Orion is designed to carry the crew around the moon and back. Myriad systems on the ship—life support, communications, navigation—will be tested with the astronauts on board.
SLS and Orion don’t have much flight experience. The vehicles last flew in 2022, when the agency completed its uncrewed Artemis I mission .
How is the mission expected to unfold?
Artemis II will begin when SLS takes off from a launchpad in Florida with Orion stacked on top of it.
The so-called upper stage of SLS will later separate from the main part of the rocket with Orion attached, and use its engine to set up the latter vehicle for a push to the moon.
After Orion separates from the upper stage, it will conduct what is called a translunar injection—the engine firing that commits Orion to soaring out to the moon. It will fly to the moon over the course of a few days and travel around its far side.
Orion will face a tough return home after speeding through space. As it hits Earth’s atmosphere, Orion will be flying at 25,000 miles an hour and face temperatures of 5,000 degrees as it slows down. The capsule is designed to land under parachutes in the Pacific Ocean, not far from San Diego.

Is it possible Artemis II will be delayed?
Yes.
For safety reasons, the agency won’t launch if certain tough weather conditions roll through the Cape Canaveral, Fla., area. Delays caused by technical problems are possible, too. NASA has other dates identified for the mission if it doesn’t begin April 1.
Who are the astronauts flying on Artemis II?
The crew will be led by Wiseman, a retired Navy pilot who completed military deployments before joining NASA’s astronaut corps. He traveled to the International Space Station in 2014.
Two other astronauts will represent NASA during the mission: Glover, an experienced Navy pilot, and Koch, who began her career as an electrical engineer for the agency and once spent a year at a research station in the South Pole. Both have traveled to the space station before.

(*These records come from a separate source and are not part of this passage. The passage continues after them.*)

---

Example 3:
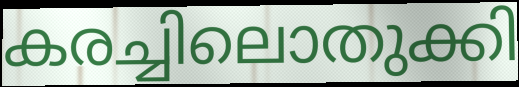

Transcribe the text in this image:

കരച്ചിലൊതുക്കി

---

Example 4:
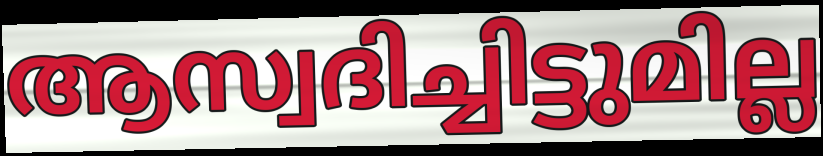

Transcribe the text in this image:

ആസ്വദിച്ചിട്ടുമില്ല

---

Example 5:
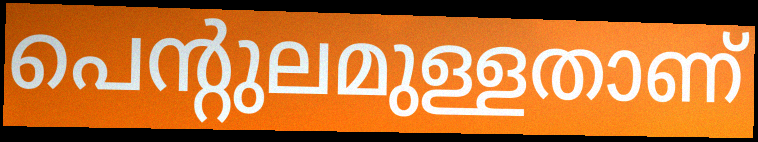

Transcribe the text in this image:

പെന്റുലമുള്ളതാണ്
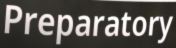
Preparatory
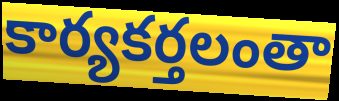
కార్యకర్తలంతా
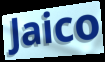
Jaico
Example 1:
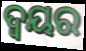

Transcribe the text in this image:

ଦ୍ଵୟର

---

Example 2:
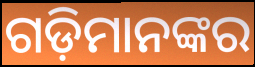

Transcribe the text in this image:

ଗଡ଼ିମାନଙ୍କର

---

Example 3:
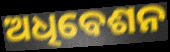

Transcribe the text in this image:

ଅଧିବେଶନ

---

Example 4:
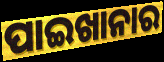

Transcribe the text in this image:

ପାଇଖାନାର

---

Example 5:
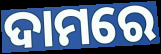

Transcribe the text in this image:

ଦାମରେ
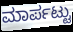
ಮಾರ್ಪಟ್ಟು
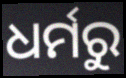
ଧର୍ମରୁ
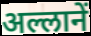
अल्लानें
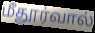
மீதூர்வால்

Hansen is a military pilot who joined Canada’s astronaut corps in 2009. He will be making his first trip to space.
Koch’s participation in Artemis II will mark the first time a woman has flown beyond orbits near Earth. Glover and Hansen will be the first African-American and non-American astronauts, respectively, to do the same.

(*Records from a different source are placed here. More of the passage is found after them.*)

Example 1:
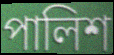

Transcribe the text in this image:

পালিশ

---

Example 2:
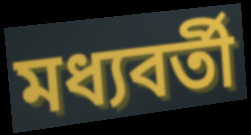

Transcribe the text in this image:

মধ্যবৰ্তী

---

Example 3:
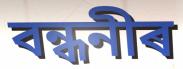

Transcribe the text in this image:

বন্ধনীৰ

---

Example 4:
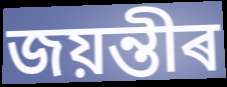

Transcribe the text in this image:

জয়ন্তীৰ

What will the astronauts do during the flight?
The astronauts will evaluate how Orion flies, practice emergency procedures and capture images of the far side of the moon for scientific and exploration purposes (they may become the first humans to see parts of the far side of the lunar surface). Health-tracking projects of the astronauts are designed to inform future missions.
Those efforts will play out in Orion’s crew module, which has about two minivans worth of living area.
On board, the astronauts will spend about 30 minutes a day exercising, using a device that allows them to do dead lifts, rowing and more. Sleep will come in eight-hour stretches in hammocks.
There is a custom-made warmer for meals, with beef brisket and veggie quiche on the menu.
Each astronaut is permitted two flavored beverages a day, including coffee. The crew will hold one hourlong shared meal each day.
The Universal Waste Management System—that’s the toilet—uses air flow to pull fluid and solid waste away into containers.
What happens after Artemis II?
Assuming it goes well, NASA will march on to Artemis III, scheduled for next year. During that operation, NASA plans to launch Orion with crew members on board and have the ship practice docking with lunar-lander vehicles that Elon Musk’s SpaceX and Jeff Bezos’ Blue Origin have been developing. The rendezvous operations will occur relatively close to Earth.
NASA hopes that its contractors and the agency itself are ready to attempt one or more lunar landing missions in 2028. Many current and former spaceflight officials are skeptical that timeline is feasible.